Problem to work on:
Starting at the beginning of the listing and ending at the line that contains "Social media", rewrite those lines with "Cattle" changed to "Cows" and everything else unchanged. Leave the pictures out.

________________________

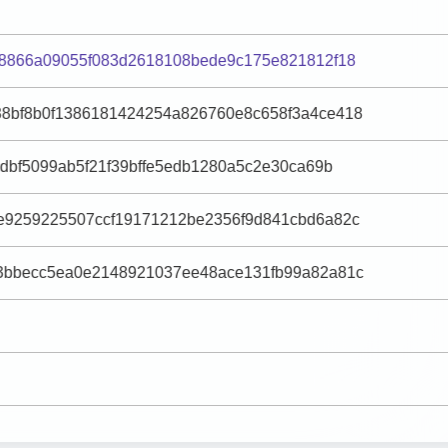
88866a09055f083d2618108bede9c175e821812f18
8bf8b0f1386181424254a826760e8c658f3a4ce418
ddbf5099ab5f21f39bffe5edb1280a5c2e30ca69b
e9259225507ccf19171212be2356f9d841cbd6a82c
3bbecc5ea0e2148921037ee48ace131fb99a82a81c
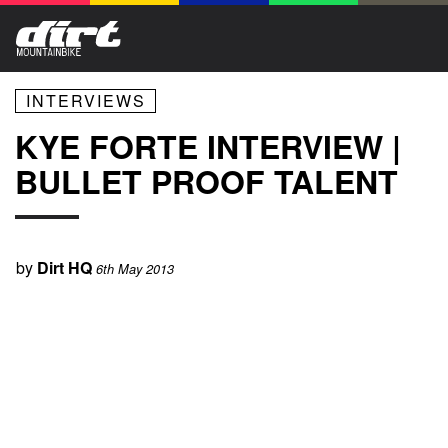
INTERVIEWS
KYE FORTE INTERVIEW |
BULLET PROOF TALENT
by
Dirt HQ
6th May 2013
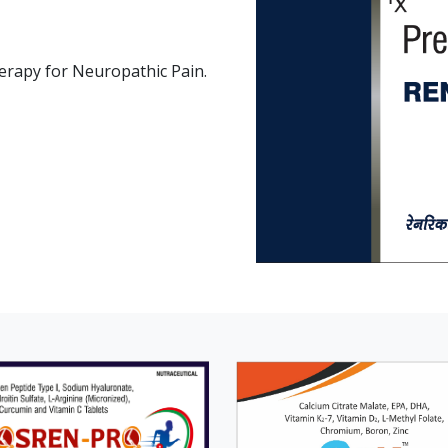
therapy for Neuropathic Pain.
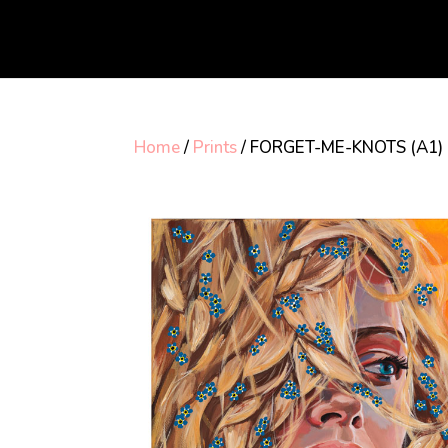
Home
/
Prints
/ FORGET-ME-KNOTS (A1)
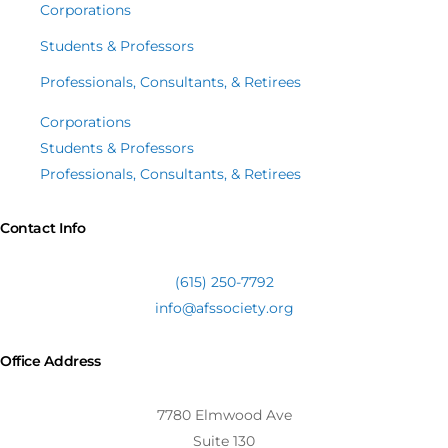
Corporations
Students & Professors
Professionals, Consultants, & Retirees
Corporations
Students & Professors
Professionals, Consultants, & Retirees
Contact Info
(615) 250-7792
info@afssociety.org
Office Address
7780 Elmwood Ave
Suite 130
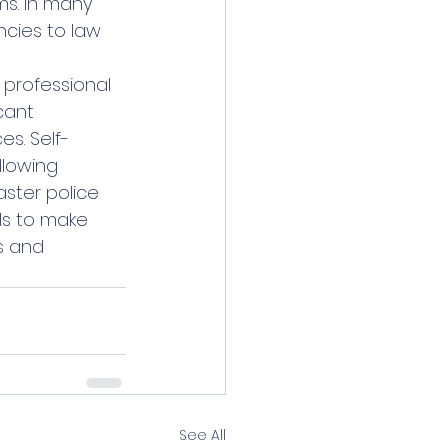
s. In many 
cies to law 
cant 
s. Self-
llowing 
aster police 
ls to make 
s and 
See All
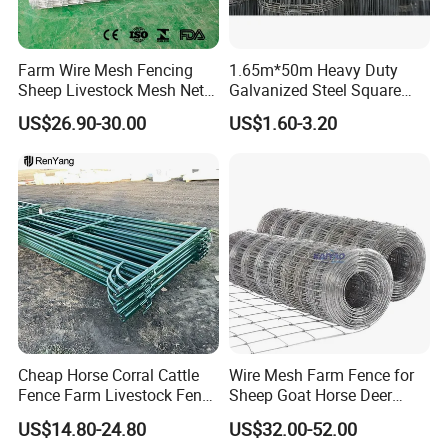
Farm Wire Mesh Fencing
1.65m*50m Heavy Duty
Sheep Livestock Mesh Net
Galvanized Steel Square
Security Farm Horse Cattle
Chain Link Mesh Cattle
US$26.90-30.00
US$1.60-3.20
Field Fence
Fence Panel Welded
Construction Bent Edges for
Livestock
Cheap Horse Corral Cattle
Wire Mesh Farm Fence for
Fence Farm Livestock Fence
Sheep Goat Horse Deer
Panels for Sale
Cattle Use
US$14.80-24.80
US$32.00-52.00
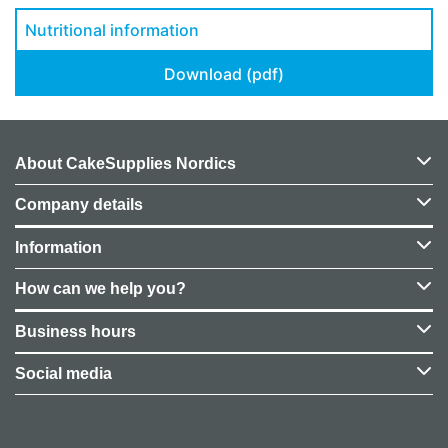
Nutritional information
Download (pdf)
About CakeSupplies Nordics
Company details
Information
How can we help you?
Business hours
Social media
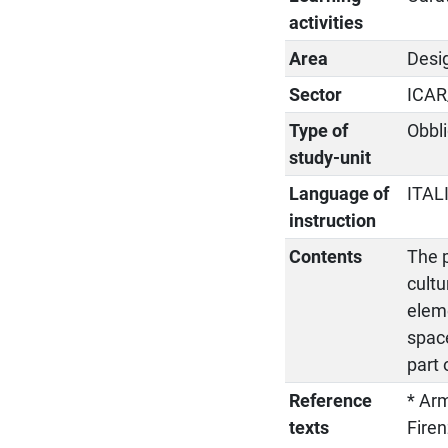
activities
Area
Desi
Sector
ICAR
Type of
Obbli
study-unit
Language of
ITAL
instruction
Contents
The 
cultu
eleme
spac
part 
Reference
* Arm
texts
Firen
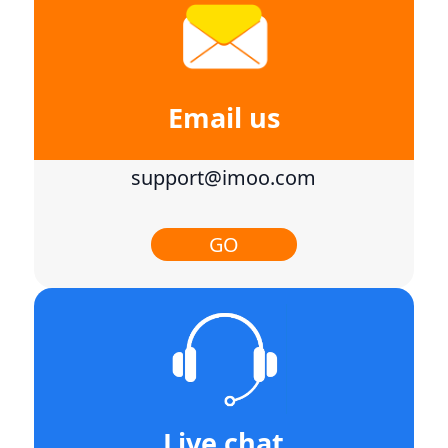
Email us
support@imoo.com
GO
Live chat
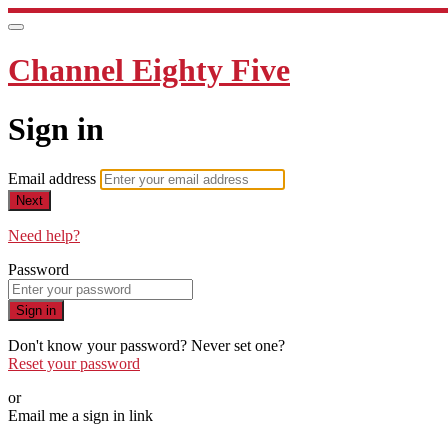
Channel Eighty Five
Sign in
Email address
Next
Need help?
Password
Sign in
Don't know your password? Never set one?
Reset your password
or
Email me a sign in link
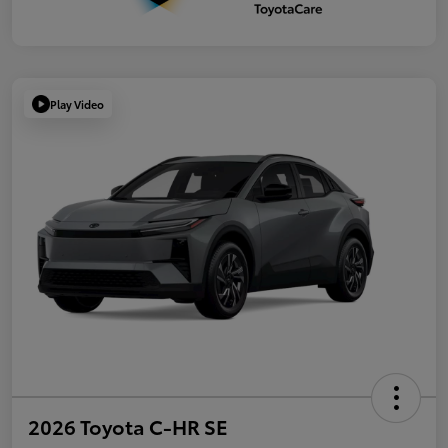
Play Video
2026 Toyota C-HR SE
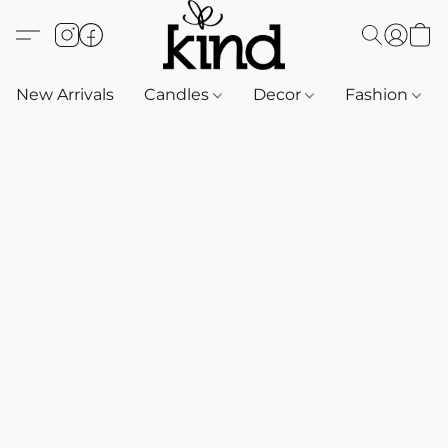
New Arrivals
Candles
Decor
Fashion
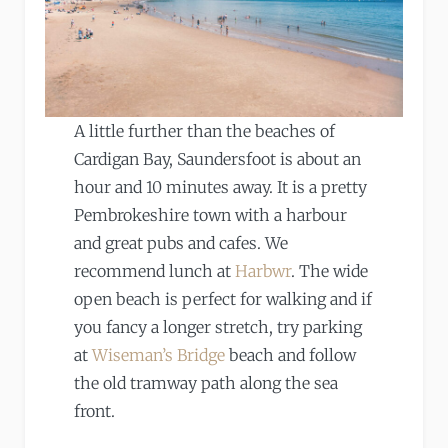
A little further than the beaches of
Cardigan Bay, Saundersfoot is about an
hour and 10 minutes away. It is a pretty
Pembrokeshire town with a harbour
and great pubs and cafes. We
recommend lunch at
Harbwr
. The wide
open beach is perfect for walking and if
you fancy a longer stretch, try parking
at
Wiseman’s Bridge
beach and follow
the old tramway path along the sea
front.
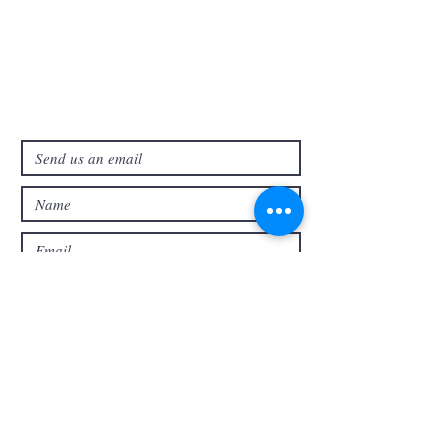
321-727-3593
info@faithpb.com
341 Emerson Drive Northwest
Palm Bay, FL 32907
Submit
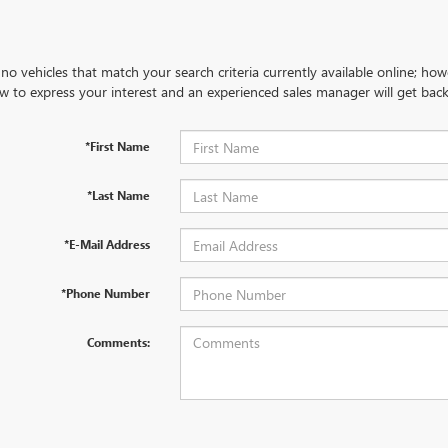
no vehicles that match your search criteria currently available online; how
w to express your interest and an experienced sales manager will get back
*First Name
*Last Name
*E-Mail Address
*Phone Number
Comments:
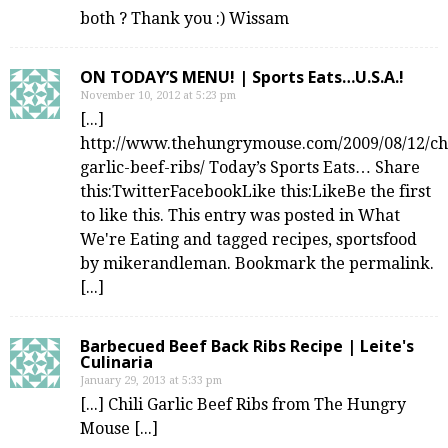
both ? Thank you :) Wissam
ON TODAY’S MENU! | Sports Eats…U.S.A.!
November 10, 2012 at 5:23 pm
[...]
http://www.thehungrymouse.com/2009/08/12/chi
garlic-beef-ribs/ Today’s Sports Eats… Share
this:TwitterFacebookLike this:LikeBe the first
to like this. This entry was posted in What
We're Eating and tagged recipes, sportsfood
by mikerandleman. Bookmark the permalink.
[...]
Barbecued Beef Back Ribs Recipe | Leite's
Culinaria
January 29, 2013 at 5:33 pm
[...] Chili Garlic Beef Ribs from The Hungry
Mouse [...]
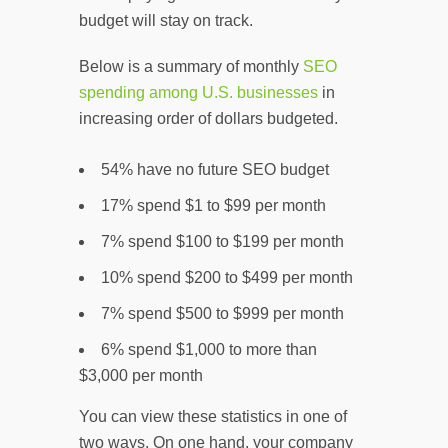
budget will stay on track.
Below is a summary of monthly
SEO
spending among U.S. businesses
in
increasing order of dollars budgeted.
54% have no future SEO budget
17% spend $1 to $99 per month
7% spend $100 to $199 per month
10% spend $200 to $499 per month
7% spend $500 to $999 per month
6% spend $1,000 to more than
$3,000 per month
You can view these statistics in one of
two ways. On one hand, your company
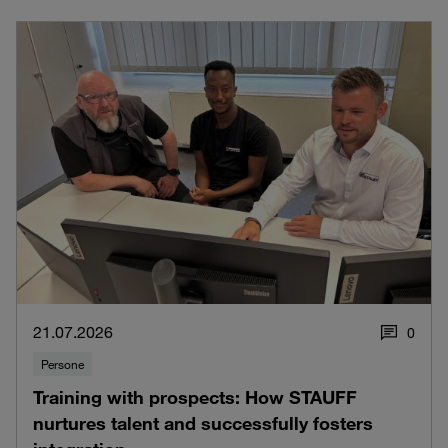
21.07.2026
0
Persone
Training with prospects: How STAUFF
nurtures talent and successfully fosters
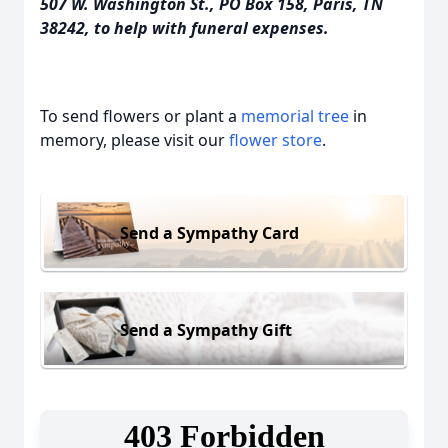
507 W. Washington St., PO Box 158, Paris, TN
38242, to help with funeral expenses.
To send flowers or plant a
memorial tree
in
memory, please visit our
flower store
.
Send a Sympathy Card
Send a Sympathy Gift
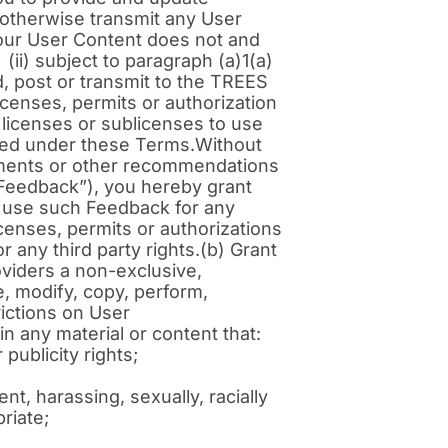
 otherwise transmit any User
your User Content does not and
 (ii) subject to paragraph (a)1(a)
ad, post or transmit to the TREES
censes, permits or authorization
, licenses or sublicenses to use
ibed under these Terms.Without
ements or other recommendations
“Feedback”), you hereby grant
to use such Feedback for any
censes, permits or authorizations
r any third party rights.(b) Grant
roviders a non-exclusive,
e, modify, copy, perform,
rictions on User
n any material or content that:
publicity rights;
nt, harassing, sexually, racially
priate;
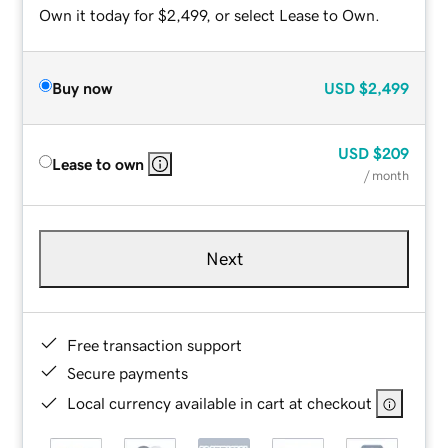
Own it today for $2,499, or select Lease to Own.
Buy now
USD
$2,499
USD
$209
Lease to own
/ month
Next
Free transaction support
Secure payments
Local currency available in cart at checkout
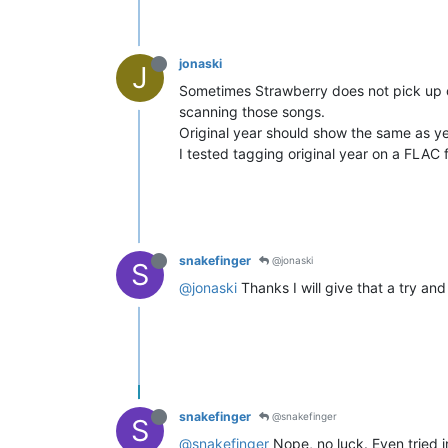
jonaski
J
Sometimes Strawberry does not pick up ch
scanning those songs.
Original year should show the same as yea
I tested tagging original year on a FLAC fi
snakefinger
@jonaski
S
@jonaski
Thanks I will give that a try and 
snakefinger
@snakefinger
S
@snakefinger
Nope, no luck. Even tried i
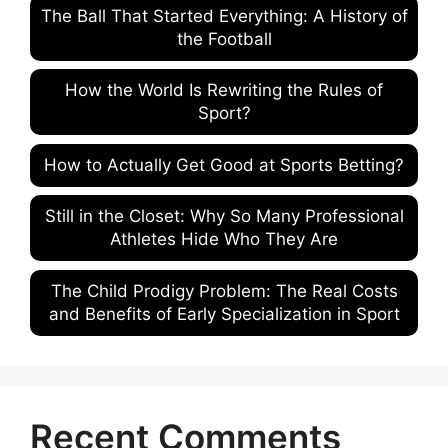
The Ball That Started Everything: A History of
the Football
How the World Is Rewriting the Rules of
Sport?
How to Actually Get Good at Sports Betting?
Still in the Closet: Why So Many Professional
Athletes Hide Who They Are
The Child Prodigy Problem: The Real Costs
and Benefits of Early Specialization in Sport
Recent Comments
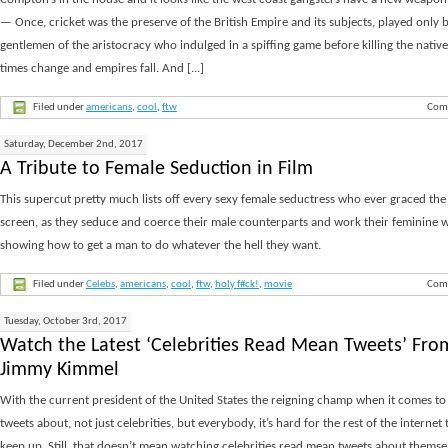
Compton’s in the house and it looks like the west coast gangsters have a new weapon
— Once, cricket was the preserve of the British Empire and its subjects, played only 
gentlemen of the aristocracy who indulged in a spiffing game before killing the native
times change and empires fall. And [...]
Filed under
americans
,
cool
,
ftw
Com
Saturday, December 2nd, 2017
A Tribute to Female Seduction in Film
This supercut pretty much lists off every sexy female seductress who ever graced the 
screen, as they seduce and coerce their male counterparts and work their feminine w
showing how to get a man to do whatever the hell they want.
Filed under
Celebs
,
americans
,
cool
,
ftw
,
holy f#ck!
,
movie
Com
Tuesday, October 3rd, 2017
Watch the Latest ‘Celebrities Read Mean Tweets’ Fro
Jimmy Kimmel
With the current president of the United States the reigning champ when it comes t
tweets about, not just celebrities, but everybody, it’s hard for the rest of the internet t
keep up. Still, that doesn’t mean watching celebrities read mean tweets about themsel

________________________

Your response:
88866a09055f083d2618108bede9c175e821812f18
8bf8b0f1386181424254a826760e8c658f3a4ce418
ddbf5099ab5f21f39bffe5edb1280a5c2e30ca69b
e9259225507ccf19171212be2356f9d841cbd6a82c
3bbecc5ea0e2148921037ee48ace131fb99a82a81c
INTERVIEWS
KYE FORTE INTERVIEW |
BULLET PROOF TALENT
by
Dirt HQ
6th May 2013
therapy for Neuropathic Pain.
Home
/
Prints
/ FORGET-ME-KNOTS (A1)
Corporations
Students & Professors
Professionals, Consultants, & Retirees
Corporations
Students & Professors
Professionals, Consultants, & Retirees
Contact Info
(615) 250-7792
info@afssociety.org
Office Address
7780 Elmwood Ave
Suite 130
s. In many 
cies to law 
cant 
s. Self-
llowing 
aster police 
ls to make 
s and 
See All
Farm Wire Mesh Fencing
1.65m*50m Heavy Duty
Sheep Livestock Mesh Net
Galvanized Steel Square
Security Farm Horse Cows
Chain Link Mesh Cows
US$26.90-30.00
US$1.60-3.20
Field Fence
Fence Panel Welded
Construction Bent Edges for
Livestock
Cheap Horse Corral Cows
Wire Mesh Farm Fence for
Fence Farm Livestock Fence
Sheep Goat Horse Deer
Panels for Sale
Cows Use
US$14.80-24.80
US$32.00-52.00
Nutritional information
Download (pdf)
About CakeSupplies Nordics
Company details
Information
How can we help you?
Business hours
Social media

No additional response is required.